#### [Aim of the task]
Extract every line of the records below that contains the string "incendie", matching case exactly.

▬▬▬

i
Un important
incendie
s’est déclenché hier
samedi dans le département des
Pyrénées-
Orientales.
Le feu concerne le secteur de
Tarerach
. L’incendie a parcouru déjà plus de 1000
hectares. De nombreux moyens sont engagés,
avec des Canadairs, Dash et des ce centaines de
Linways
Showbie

▬▬▬

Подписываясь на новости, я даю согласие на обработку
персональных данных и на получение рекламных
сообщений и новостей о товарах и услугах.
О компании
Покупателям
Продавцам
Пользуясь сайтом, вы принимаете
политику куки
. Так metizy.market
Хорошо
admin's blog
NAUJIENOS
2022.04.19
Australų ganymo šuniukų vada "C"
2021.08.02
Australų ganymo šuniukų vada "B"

▬▬▬

#### [Final answer]
incendie
. L’incendie a parcouru déjà plus de 1000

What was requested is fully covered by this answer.